Pearly-Eyed Ground Spider
- Conservation status: Least Concern (SANBI Red List)

Scientific classification
- Kingdom: Animalia
- Phylum: Arthropoda
- Subphylum: Chelicerata
- Class: Arachnida
- Order: Araneae
- Infraorder: Araneomorphae
- Family: Gnaphosidae
- Genus: Camillina
- Species: C. biplagia
- Binomial name: Camillina biplagia Tucker, 1923

= Camillina biplagia =

- Authority: Tucker, 1923
- Conservation status: LC

Species of spider

Camillina biplagia is a species of spider in the family Gnaphosidae. It is endemic to South Africa and is commonly known as the pearly-eyed ground spider.

==Distribution==
Camillina biplagia is endemic to South Africa, where it occurs in five provinces: Eastern Cape, KwaZulu-Natal, Northern Cape, North West, and Western Cape.

==Habitat and ecology==
The species is a free-living ground dweller found at altitudes ranging from sea level to 1,205 m above sea level. It has been sampled from Fynbos, Nama Karoo, Savanna, Succulent Karoo, and Thicket biomes.

==Description==

C. biplagia is known from both sexes.

==Conservation==
Camillina biplagia is listed as Least Concern by the South African National Biodiversity Institute due to its wide distribution range. The species is protected in four protected areas: Mountain Zebra National Park, Ndumo Game Reserve, Tembe Elephant Park, and Table Mountain National Park.

==Taxonomy==
The species was described by Tucker in 1923 from Great Winterhoek Mountains. It was revised by Platnick & Murphy in 1987.

- **EXCERPTED RECORDS**:

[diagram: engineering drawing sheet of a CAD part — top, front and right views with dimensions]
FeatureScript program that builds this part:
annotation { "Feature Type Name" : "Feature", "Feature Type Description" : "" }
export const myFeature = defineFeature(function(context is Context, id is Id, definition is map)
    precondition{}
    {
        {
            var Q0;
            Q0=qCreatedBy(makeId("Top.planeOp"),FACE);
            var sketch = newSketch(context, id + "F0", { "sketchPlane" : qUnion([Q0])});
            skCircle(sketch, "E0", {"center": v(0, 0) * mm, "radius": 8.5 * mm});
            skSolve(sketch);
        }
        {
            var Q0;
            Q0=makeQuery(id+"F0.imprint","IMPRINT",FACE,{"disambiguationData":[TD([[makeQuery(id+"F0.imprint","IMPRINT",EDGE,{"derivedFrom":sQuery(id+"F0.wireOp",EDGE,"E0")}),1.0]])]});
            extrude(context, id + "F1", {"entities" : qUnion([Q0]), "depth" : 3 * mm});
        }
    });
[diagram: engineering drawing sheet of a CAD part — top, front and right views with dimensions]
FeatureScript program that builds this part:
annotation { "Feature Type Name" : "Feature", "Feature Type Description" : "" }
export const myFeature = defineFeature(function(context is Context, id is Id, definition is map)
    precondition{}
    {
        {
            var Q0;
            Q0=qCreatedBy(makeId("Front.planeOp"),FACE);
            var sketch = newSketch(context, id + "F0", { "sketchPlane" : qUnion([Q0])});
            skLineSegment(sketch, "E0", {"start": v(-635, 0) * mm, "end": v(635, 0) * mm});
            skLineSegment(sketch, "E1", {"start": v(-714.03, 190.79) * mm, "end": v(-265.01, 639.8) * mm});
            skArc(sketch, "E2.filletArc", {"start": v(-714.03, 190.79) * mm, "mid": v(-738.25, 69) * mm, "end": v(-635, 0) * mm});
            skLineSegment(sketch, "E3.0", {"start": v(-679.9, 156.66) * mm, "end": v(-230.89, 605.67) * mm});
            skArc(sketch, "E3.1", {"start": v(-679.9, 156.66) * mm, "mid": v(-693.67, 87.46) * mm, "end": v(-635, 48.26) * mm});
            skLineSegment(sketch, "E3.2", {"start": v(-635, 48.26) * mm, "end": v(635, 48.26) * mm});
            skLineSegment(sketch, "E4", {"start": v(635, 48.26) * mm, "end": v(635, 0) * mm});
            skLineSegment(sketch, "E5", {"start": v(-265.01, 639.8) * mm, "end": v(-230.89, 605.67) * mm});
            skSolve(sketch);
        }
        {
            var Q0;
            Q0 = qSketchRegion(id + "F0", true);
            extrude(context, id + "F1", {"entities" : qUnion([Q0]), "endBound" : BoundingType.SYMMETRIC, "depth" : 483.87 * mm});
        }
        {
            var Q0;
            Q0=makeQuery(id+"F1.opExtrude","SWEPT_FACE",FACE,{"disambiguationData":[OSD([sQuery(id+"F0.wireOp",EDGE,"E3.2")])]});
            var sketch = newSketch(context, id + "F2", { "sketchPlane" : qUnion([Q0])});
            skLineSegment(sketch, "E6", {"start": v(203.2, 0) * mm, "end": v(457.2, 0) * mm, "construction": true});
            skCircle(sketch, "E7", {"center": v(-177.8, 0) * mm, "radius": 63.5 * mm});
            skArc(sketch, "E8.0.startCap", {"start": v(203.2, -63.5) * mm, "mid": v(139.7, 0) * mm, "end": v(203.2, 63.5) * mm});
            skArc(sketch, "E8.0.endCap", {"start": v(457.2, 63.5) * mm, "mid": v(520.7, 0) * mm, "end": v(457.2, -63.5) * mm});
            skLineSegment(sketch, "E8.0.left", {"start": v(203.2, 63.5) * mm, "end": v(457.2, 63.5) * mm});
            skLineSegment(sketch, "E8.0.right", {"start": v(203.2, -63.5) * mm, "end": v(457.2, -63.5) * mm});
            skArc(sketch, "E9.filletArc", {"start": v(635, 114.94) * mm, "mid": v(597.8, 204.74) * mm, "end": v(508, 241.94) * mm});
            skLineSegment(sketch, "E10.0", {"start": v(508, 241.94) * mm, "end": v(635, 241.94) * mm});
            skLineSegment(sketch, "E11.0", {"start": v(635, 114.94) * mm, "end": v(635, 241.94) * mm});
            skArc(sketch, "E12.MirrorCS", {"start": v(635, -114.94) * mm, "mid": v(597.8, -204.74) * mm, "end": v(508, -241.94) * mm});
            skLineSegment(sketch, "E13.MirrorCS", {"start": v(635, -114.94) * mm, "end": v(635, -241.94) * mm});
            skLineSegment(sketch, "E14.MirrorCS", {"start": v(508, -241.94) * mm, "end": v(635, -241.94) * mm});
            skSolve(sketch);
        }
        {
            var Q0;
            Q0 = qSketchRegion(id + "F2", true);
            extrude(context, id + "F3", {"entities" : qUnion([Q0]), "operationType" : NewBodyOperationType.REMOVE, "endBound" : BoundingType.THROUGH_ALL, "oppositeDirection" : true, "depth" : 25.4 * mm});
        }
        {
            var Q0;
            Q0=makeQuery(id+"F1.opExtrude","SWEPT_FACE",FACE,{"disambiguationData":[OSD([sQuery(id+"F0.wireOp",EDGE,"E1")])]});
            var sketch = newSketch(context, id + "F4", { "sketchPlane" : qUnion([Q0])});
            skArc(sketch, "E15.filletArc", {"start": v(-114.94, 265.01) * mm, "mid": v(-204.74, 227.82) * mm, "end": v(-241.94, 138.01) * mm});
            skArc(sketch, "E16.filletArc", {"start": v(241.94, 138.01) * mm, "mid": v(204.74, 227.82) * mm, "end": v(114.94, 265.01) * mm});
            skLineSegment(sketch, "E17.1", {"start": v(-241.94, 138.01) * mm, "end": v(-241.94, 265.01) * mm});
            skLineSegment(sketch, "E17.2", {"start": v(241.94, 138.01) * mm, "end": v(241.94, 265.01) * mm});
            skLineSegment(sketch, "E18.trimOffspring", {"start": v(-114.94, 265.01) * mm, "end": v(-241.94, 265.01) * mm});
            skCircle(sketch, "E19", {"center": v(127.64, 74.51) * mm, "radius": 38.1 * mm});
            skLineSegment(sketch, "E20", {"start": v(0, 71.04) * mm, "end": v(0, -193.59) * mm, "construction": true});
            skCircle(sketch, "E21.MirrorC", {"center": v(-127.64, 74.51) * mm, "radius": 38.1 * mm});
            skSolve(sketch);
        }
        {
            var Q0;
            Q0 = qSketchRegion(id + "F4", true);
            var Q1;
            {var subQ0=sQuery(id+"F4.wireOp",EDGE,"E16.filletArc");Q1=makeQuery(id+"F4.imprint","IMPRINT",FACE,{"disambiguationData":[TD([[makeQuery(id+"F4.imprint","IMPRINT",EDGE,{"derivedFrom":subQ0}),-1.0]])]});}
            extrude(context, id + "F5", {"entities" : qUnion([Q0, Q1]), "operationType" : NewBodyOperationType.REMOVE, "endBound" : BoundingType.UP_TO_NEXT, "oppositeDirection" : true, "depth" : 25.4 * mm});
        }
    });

- **WHAT TO WORK ON**: Update the stretch of the spider article from "C. biplagia is" through "Murphy in 1987." by replacing "protected areas" with "conservation areas".

- **EXPECTED ANSWER**:
C. biplagia is known from both sexes.

==Conservation==
Camillina biplagia is listed as Least Concern by the South African National Biodiversity Institute due to its wide distribution range. The species is protected in four conservation areas: Mountain Zebra National Park, Ndumo Game Reserve, Tembe Elephant Park, and Table Mountain National Park.

==Taxonomy==
The species was described by Tucker in 1923 from Great Winterhoek Mountains. It was revised by Platnick & Murphy in 1987.